» REQUIRED ACTION: Please repeat exactly the lines below from the one containing "(484, 531) = (392, 377): black" down to the one containing "(527, 297) = (658, 272): beige", both included, and nothing else.

» DATASET EXCERPTS:
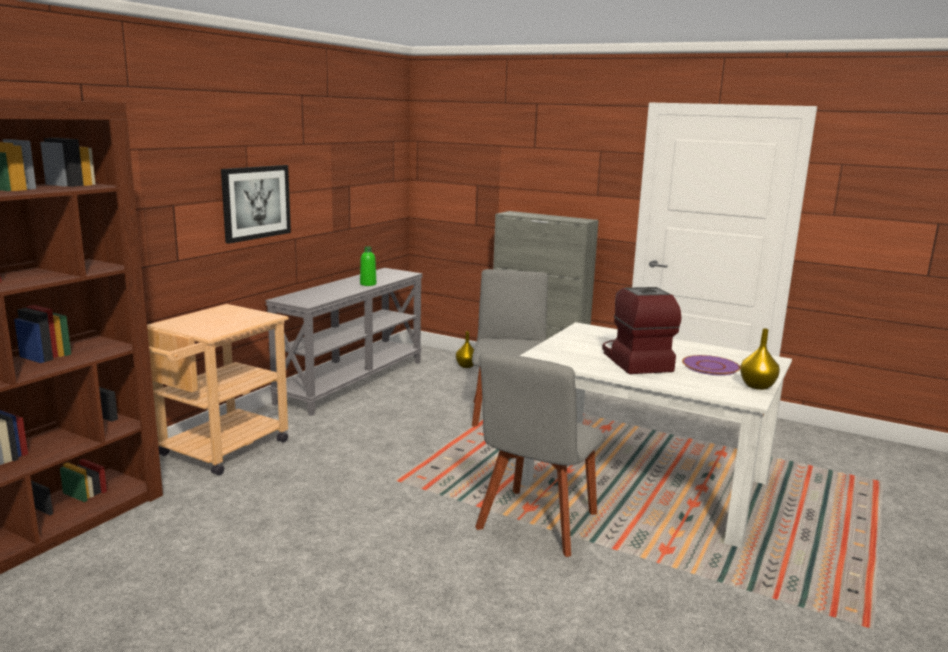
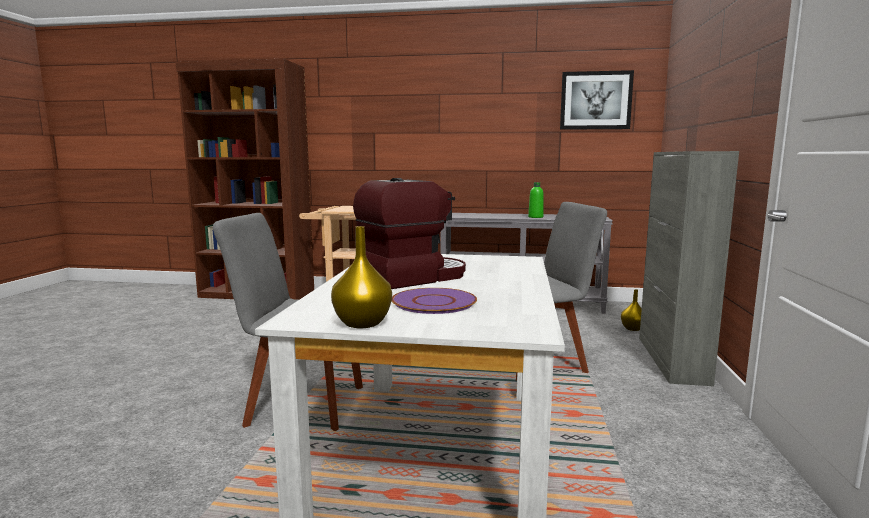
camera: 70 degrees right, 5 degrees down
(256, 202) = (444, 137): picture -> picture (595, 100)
* * *
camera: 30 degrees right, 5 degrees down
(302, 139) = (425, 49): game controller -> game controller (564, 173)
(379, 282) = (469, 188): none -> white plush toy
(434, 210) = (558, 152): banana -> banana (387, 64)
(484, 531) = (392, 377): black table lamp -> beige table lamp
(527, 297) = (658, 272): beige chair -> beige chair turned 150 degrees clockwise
==
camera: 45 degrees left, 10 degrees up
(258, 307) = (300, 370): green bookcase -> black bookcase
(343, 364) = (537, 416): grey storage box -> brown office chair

» TASK ANSWER:
(484, 531) = (392, 377): black table lamp -> beige table lamp
(527, 297) = (658, 272): beige chair -> beige chair turned 150 degrees clockwise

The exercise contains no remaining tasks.